Dans sa conclusion, M. Selley étale son ignorance en plein jour. Les francophones «normaux», écrit-il, reconnaissent qu'ils ne pourront jamais vivre en français à Toronto, Edmonton, Vancouver ou Halifax. «Ils veulent être bilingues. Ils veulent que leurs enfants et petits-enfants soient bilingues.» Il serait temps pour lui de comprendre que la dynamique linguistique dans ces villes ne fonctionne pas ainsi. Les francophones n'ont pas besoin de «vouloir» devenir bilingues. Ils le sont déjà, à plus de 90%. Ils n'avaient pas le choix. La génération suivante le sera un peu moins, parce que la moitié ou plus des enfants ne parleront que l'anglais. Et la génération d'après sera très majoritairement anglophone. Le bilinguisme collectif des francophones dans ces métropoles anglaises n'est qu'une étape vers leur disparition. Et le chroniqueur Selley devrait comprendre que le seul environnement véritablement francophone pour ces minorités, c'est l'école française. Pas bilingue, française. Parce que tout le reste est anglais.

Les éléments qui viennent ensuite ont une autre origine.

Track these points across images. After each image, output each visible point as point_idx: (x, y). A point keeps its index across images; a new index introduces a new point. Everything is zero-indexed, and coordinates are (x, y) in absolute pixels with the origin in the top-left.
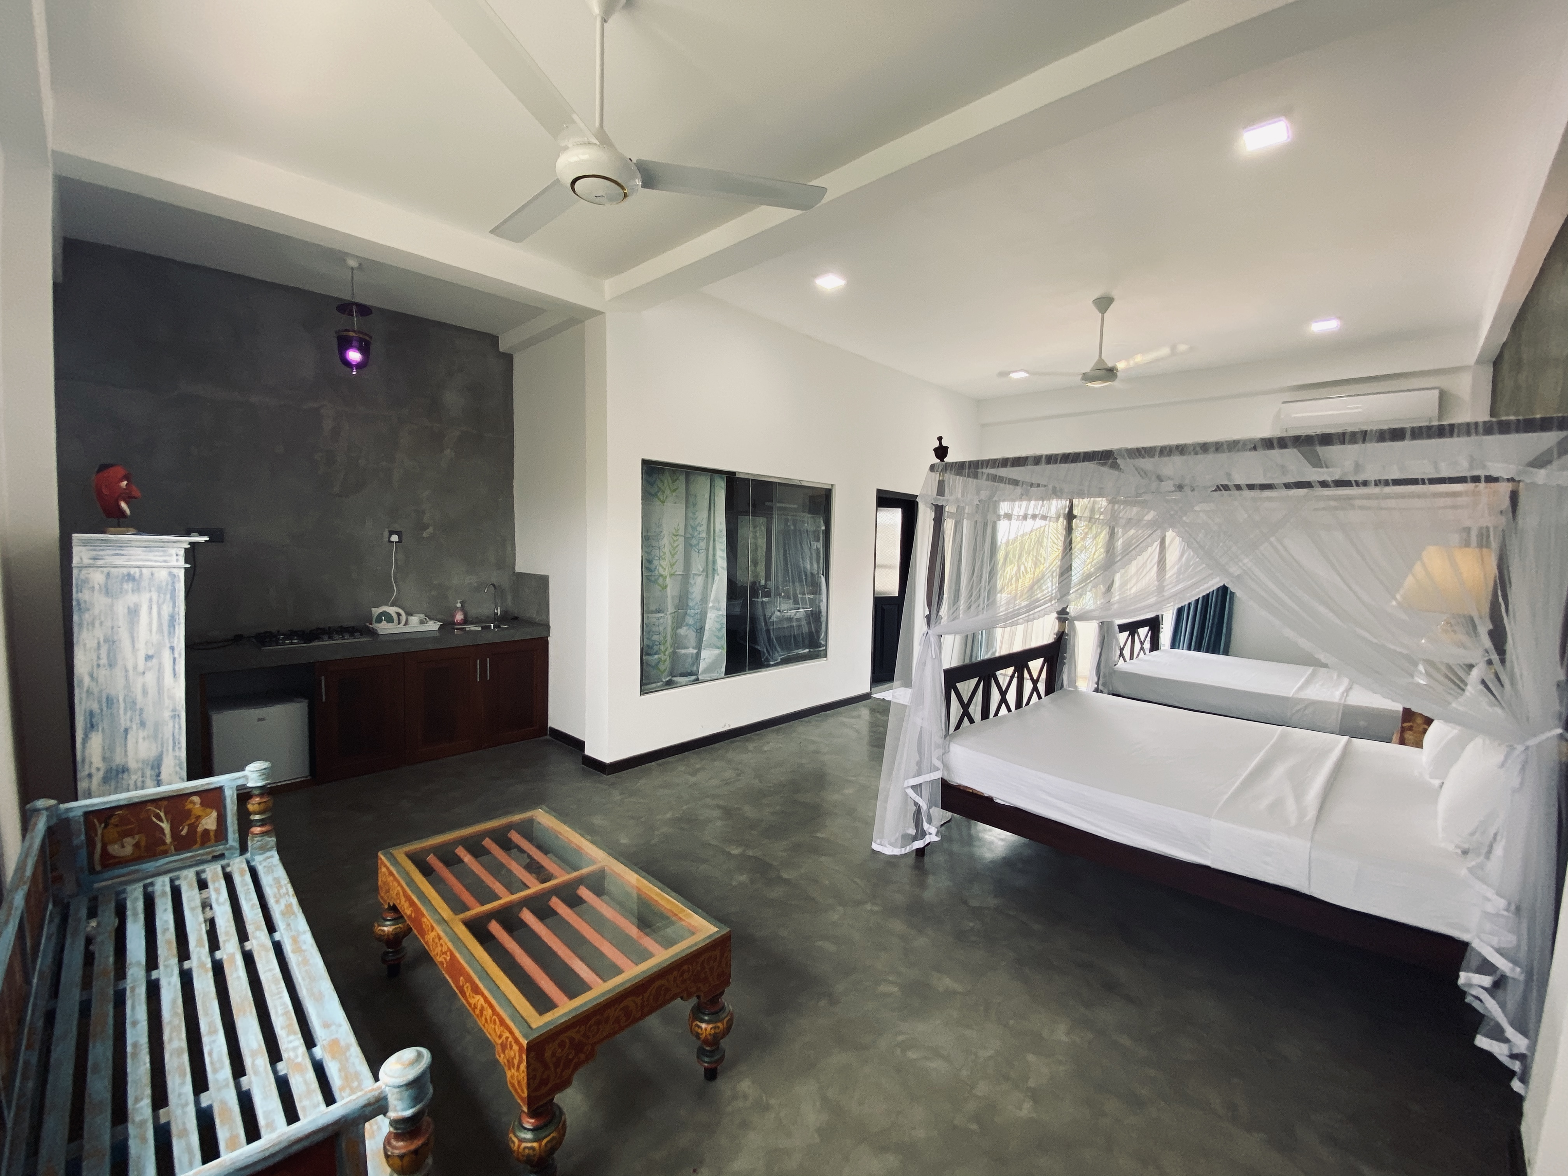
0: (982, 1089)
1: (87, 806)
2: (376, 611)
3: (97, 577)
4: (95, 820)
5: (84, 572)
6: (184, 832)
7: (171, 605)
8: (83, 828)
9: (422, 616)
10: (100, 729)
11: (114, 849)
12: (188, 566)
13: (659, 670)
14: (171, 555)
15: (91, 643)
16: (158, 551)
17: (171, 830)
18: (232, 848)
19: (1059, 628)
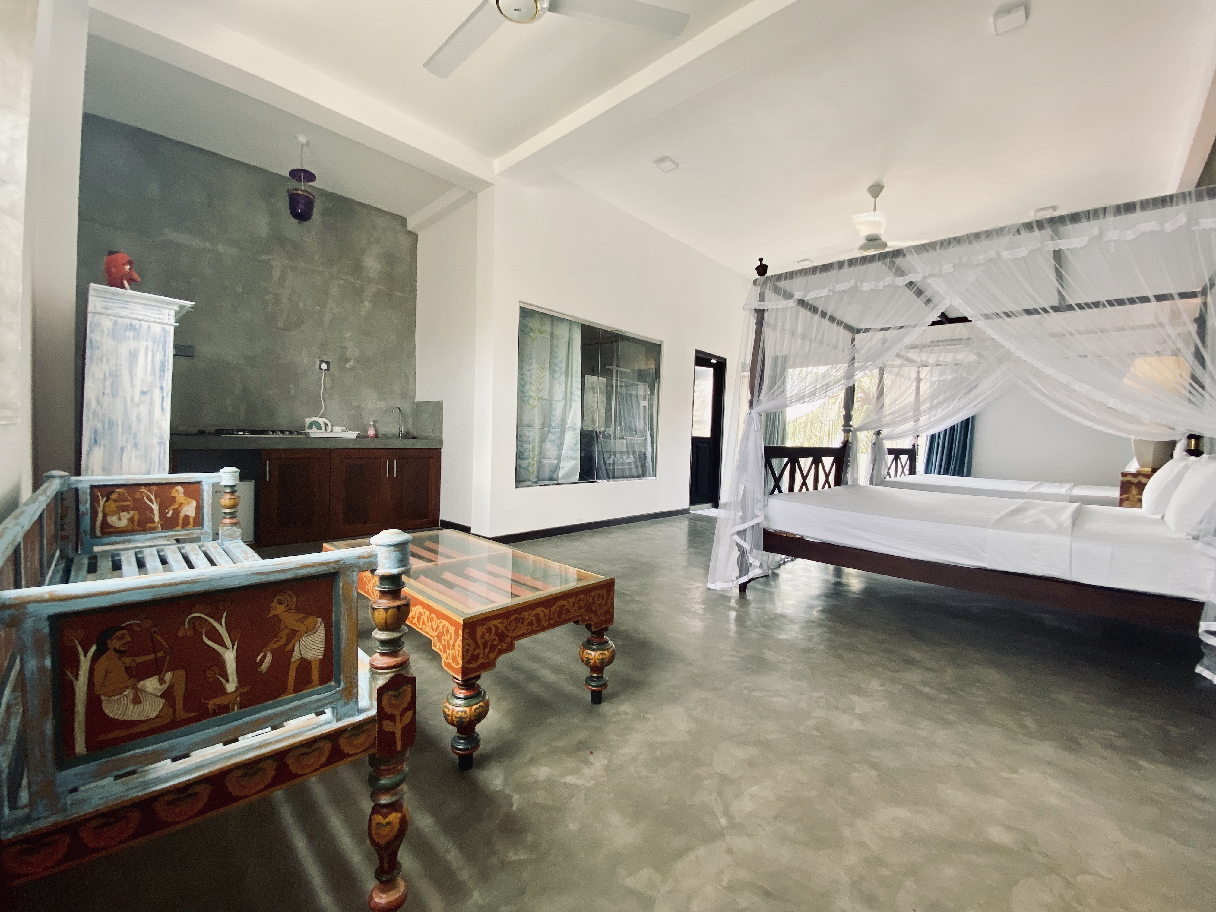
0: (819, 713)
1: (93, 481)
2: (308, 421)
3: (107, 323)
4: (99, 494)
5: (97, 316)
6: (169, 515)
7: (163, 353)
8: (89, 498)
9: (344, 428)
10: (102, 445)
11: (112, 520)
12: (177, 324)
13: (529, 471)
14: (164, 315)
15: (99, 375)
16: (153, 310)
17: (160, 510)
18: (206, 533)
19: (845, 437)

Mais le meilleur, c'est la fin du texte. Le gouvernement Trudeau, dit-il, s'est mis au service de ces soi-disant «faucons» linguistiques, soit sincèrement, soit par cynisme pour obtenir des votes nationalistes. Ottawa soumis aux volontés de faucons linguistiques francophones? Ottawa sincère en matière de langues officielles? Ottawa qui sollicite des votes «nationalistes» au Québec et au Canada français? Un scénario digne d'Alice au pays des merveilles! Un journaliste francophone qui écrirait de telles sornettes se ferait planter sur la place publique. Y'a qu'au Canada anglais qu'un tissu de faussetés semblables passe comme une lettre à la poste...

Amen! 


1 commentaire:

  1. Il est difficile pour une personne née dans un milieu majoritaire (comme moi) de comprendre la réalité de vivre en milieu minoritaire. Les eéflexes ne sont pas les mêmes. Les Franco-Québécois sont à la fois majoritaires (dans les limites territoriales de leur province) et minoritaires (à l'échelle du Canada et du continent. Nous sommes à la fois 80 % de la population et 3 % de la population, selon la façon de le considérer. M. Allard, j'apprécie beaucoup de vous lire, parce que cela me permet de mieux comprendre les réalités franco-ontariennes. Peu de Québécois comprennent réellement ce qui peut se passer dans la tête d'un Franco-Ontarien. Seul des résidents du Pontiac francophone le pourraient et, même eux, vivent habituellement dans des villages ou des communautés plus francophones qu'anglophones. Deux solitudes, en tout temps. Le nationalisme canadien-français a toujours été un réflexe de survie collective, pas une volonté agressante.